The last option is one no AD wants to touch. Broadcasting rights and licensing fees are big deals for athletic budgets. According to the USA Today database, West Virginia University earned $43.9 million in broadcasting rights and licensing fees in 2018 as part of more than $102 million in total revenues. Marshall earned more than $5.8 million in the same category as part of more than $30.6 in total revenue.

While that money comes from broadcasting multiple sports, football drives the bus. If the games don’t happen, broadcasting partners won’t be so willing to part with their millions for dead air.

Games in empty stadiums would be a better alternative, but not much better. In 2018, WVU earned more than $17 million in ticket sales from all sports. Marshall earned $3.1 million that year. Again, football tickets made up the majority of those sales. WVU averaged more than 58,000 fans at 2018 home games. Marshall averaged more than 24,000.

That’s one reason, among others, that University of Pittsburgh AD Heather Lyke told reporters this week that empty-stadium games wouldn’t work.
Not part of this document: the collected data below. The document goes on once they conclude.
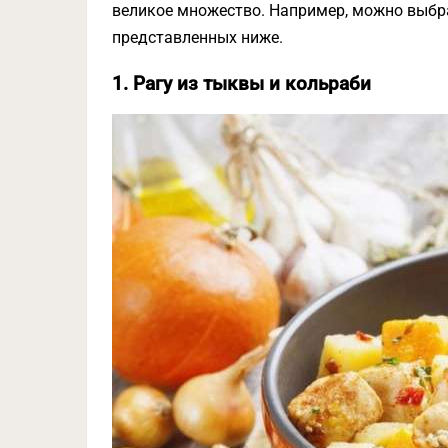
великое множество. Например, можно выбра
представленных ниже.
1. Рагу из тыквы и кольраби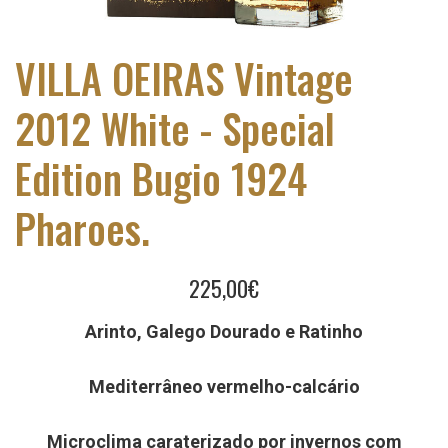
VILLA OEIRAS Vintage
2012 White - Special
Edition Bugio 1924
Pharoes.
225,00€
Arinto, Galego Dourado e Ratinho
Mediterrâneo vermelho-calcário
Microclima caraterizado por invernos com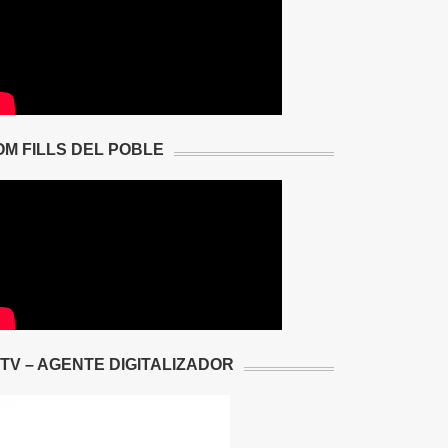
OM FILLS DEL POBLE
2TV – AGENTE DIGITALIZADOR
“If we’re playing the game, I think we’ll be playing it in front of fans,” Lyke said. “If there’s a concern about human contact, we wouldn’t be playing the game. With social distancing, if those orders are still in place in the fall, we won’t be having games as we know them now. So I don’t anticipate playing games without fans. … When you think about coaches and student-athletes playing a game with no one there, there’s something definitely missing.”

Conferences could decide to play shortened seasons, possibly sticking with conference-only slates. The key there, Bowlsby said, is for all conferences to be in agreement as to how many games everyone will play.

“I think we all want to do the same thing,” Bowlsby said. “If we get forced into an eight-game season I don’t think we want to be playing eight and someone else is playing nine and someone else is playing six. When the time comes, I don’t think it’ll be the Big 12 acting unilaterally, it will be a collaboration with other conferences.”

That also would come with drawbacks. A conference-only season robs teams of lucrative non-conference matchups — neutral-site games worth seven figures, and guarantee games where teams from smaller programs get a check to travel to take on powerhouses. For many small programs, that check, usually more than $1 million, makes a big difference in the budget.

Hamrick cautioned that it’s not only the visitor in that guarantee game that gets hurt financially. The home team takes a hit, too. After all, no team would offer a million dollars or more if it wasn’t guaranteed millions more for the home game.

“If Ohio State gives someone a $1.5 million guarantee, you know they’re making another $8, $9, $10 million themselves,” he said. “So they’re out the money. Not only will that hurt the Group of 5, that’ll hurt the teams all passing out the big money.”

Marshall doesn’t have such a guarantee game on the 2020 slate, but losing the non-conference portion of the schedule would be just as bad. The Thundering Herd hosts both Pitt and Boise State before Conference USA play begins.

If a full fall season can’t happen, Hamrick endorses moving the season to the spring. Perhaps football would begin in February and last through May. Some logistical issues — like overhauling the bowl slate — would complicate matters, but that would be the price to pay to ensure the 2020 football season could be pulled off safely.

“We have to do everything we can in the next year, whether it’s fall or spring, to play college football,” he said.

So college athletic officials, from the NCAA level to the conference level to the individual school level, will continue closely monitoring the pandemic’s progress, getting ready to at some point make a decision on when, or if, the 2020 football season happens. They’re hopeful the operative word remains “when” and not “if.” If colleges are forced to decide whether to cancel the season, the revenue hit would lead to new — and much more dire — choices.

“If the money goes away,” Bowlsby said, “it will certainly necessitate difficult decisions.”